> _Task brief_
The answer is one number: how many lines in the data below hold "서비스를".

> _Data to examine_
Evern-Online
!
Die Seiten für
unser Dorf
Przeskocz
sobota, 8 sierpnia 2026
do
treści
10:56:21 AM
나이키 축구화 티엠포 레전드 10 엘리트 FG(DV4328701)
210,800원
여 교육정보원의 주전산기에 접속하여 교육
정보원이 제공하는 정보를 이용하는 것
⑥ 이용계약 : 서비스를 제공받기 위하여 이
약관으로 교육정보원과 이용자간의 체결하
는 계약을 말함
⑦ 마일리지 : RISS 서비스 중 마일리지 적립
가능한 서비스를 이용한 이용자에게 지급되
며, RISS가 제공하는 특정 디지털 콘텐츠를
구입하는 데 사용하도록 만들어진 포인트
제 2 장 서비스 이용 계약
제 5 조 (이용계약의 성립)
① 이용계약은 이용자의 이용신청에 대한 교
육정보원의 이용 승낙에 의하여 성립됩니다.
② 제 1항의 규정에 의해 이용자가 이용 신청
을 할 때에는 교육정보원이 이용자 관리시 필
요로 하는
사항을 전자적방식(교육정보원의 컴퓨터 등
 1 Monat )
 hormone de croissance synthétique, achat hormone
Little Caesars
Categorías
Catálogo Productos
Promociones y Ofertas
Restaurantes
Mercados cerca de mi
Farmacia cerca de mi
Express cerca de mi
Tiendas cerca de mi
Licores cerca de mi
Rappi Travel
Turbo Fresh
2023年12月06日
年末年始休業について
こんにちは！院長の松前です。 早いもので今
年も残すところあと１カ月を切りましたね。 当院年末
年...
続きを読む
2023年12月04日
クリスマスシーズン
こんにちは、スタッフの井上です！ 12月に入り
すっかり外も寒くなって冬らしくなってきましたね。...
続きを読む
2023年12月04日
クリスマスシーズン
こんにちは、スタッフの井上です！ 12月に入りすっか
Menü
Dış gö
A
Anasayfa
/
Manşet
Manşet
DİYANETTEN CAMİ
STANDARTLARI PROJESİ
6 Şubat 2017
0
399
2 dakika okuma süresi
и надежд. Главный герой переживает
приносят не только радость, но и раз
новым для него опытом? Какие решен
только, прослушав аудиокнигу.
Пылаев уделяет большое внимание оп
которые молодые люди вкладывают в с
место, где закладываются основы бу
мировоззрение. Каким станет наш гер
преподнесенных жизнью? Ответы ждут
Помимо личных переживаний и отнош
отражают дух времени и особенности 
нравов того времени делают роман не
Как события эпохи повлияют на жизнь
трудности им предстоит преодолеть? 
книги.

> _Output of the task_
2